How to complete this task: From the data below, return each line in which the string "female" is found.

Extracted records:
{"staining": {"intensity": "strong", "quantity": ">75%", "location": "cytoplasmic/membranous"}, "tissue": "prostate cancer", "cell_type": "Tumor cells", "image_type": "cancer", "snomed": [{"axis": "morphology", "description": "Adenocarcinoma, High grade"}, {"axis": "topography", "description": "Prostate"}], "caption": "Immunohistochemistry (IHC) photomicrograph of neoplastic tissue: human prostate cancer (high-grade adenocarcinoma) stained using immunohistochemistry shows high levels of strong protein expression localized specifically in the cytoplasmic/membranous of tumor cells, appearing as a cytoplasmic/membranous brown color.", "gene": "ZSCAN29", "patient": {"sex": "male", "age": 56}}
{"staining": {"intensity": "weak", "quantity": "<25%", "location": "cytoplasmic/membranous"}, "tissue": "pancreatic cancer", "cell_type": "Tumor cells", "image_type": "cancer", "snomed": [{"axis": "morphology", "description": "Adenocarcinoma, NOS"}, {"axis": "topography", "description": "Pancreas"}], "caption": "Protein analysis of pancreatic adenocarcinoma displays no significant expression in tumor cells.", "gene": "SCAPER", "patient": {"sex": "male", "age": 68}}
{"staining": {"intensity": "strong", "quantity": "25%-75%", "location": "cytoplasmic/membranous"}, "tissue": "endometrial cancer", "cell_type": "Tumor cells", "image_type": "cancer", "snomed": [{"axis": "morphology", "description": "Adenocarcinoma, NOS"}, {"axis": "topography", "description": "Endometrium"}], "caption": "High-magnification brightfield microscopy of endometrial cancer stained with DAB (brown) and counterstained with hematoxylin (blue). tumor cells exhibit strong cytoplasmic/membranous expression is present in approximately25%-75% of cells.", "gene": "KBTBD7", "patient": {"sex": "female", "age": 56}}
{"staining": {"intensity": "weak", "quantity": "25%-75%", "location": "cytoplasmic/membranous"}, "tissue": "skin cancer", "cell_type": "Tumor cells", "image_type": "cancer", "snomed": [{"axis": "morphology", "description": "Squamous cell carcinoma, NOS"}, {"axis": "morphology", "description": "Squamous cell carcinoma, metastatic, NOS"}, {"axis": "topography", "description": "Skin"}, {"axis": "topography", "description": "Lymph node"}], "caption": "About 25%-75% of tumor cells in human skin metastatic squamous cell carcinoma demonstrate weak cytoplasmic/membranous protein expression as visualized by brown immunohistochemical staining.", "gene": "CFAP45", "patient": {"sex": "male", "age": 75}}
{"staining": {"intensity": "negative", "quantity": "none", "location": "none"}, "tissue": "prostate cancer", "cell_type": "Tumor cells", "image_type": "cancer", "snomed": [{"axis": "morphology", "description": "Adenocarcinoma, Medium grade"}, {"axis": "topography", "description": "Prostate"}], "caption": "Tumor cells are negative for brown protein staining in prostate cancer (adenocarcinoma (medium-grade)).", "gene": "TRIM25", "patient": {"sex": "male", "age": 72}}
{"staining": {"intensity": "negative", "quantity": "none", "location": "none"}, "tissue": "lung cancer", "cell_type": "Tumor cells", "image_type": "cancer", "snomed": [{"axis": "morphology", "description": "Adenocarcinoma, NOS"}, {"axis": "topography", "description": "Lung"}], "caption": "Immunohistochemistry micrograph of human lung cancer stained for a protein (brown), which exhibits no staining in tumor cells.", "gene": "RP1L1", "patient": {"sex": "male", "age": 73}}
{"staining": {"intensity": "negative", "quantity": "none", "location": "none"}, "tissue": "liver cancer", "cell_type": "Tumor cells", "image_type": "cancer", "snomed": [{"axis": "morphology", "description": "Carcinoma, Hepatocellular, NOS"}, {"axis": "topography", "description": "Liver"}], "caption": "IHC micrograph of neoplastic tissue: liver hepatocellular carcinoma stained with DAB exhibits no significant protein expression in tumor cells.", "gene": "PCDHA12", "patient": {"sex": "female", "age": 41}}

Solved problem:
{"staining": {"intensity": "strong", "quantity": "25%-75%", "location": "cytoplasmic/membranous"}, "tissue": "endometrial cancer", "cell_type": "Tumor cells", "image_type": "cancer", "snomed": [{"axis": "morphology", "description": "Adenocarcinoma, NOS"}, {"axis": "topography", "description": "Endometrium"}], "caption": "High-magnification brightfield microscopy of endometrial cancer stained with DAB (brown) and counterstained with hematoxylin (blue). tumor cells exhibit strong cytoplasmic/membranous expression is present in approximately25%-75% of cells.", "gene": "KBTBD7", "patient": {"sex": "female", "age": 56}}
{"staining": {"intensity": "negative", "quantity": "none", "location": "none"}, "tissue": "liver cancer", "cell_type": "Tumor cells", "image_type": "cancer", "snomed": [{"axis": "morphology", "description": "Carcinoma, Hepatocellular, NOS"}, {"axis": "topography", "description": "Liver"}], "caption": "IHC micrograph of neoplastic tissue: liver hepatocellular carcinoma stained with DAB exhibits no significant protein expression in tumor cells.", "gene": "PCDHA12", "patient": {"sex": "female", "age": 41}}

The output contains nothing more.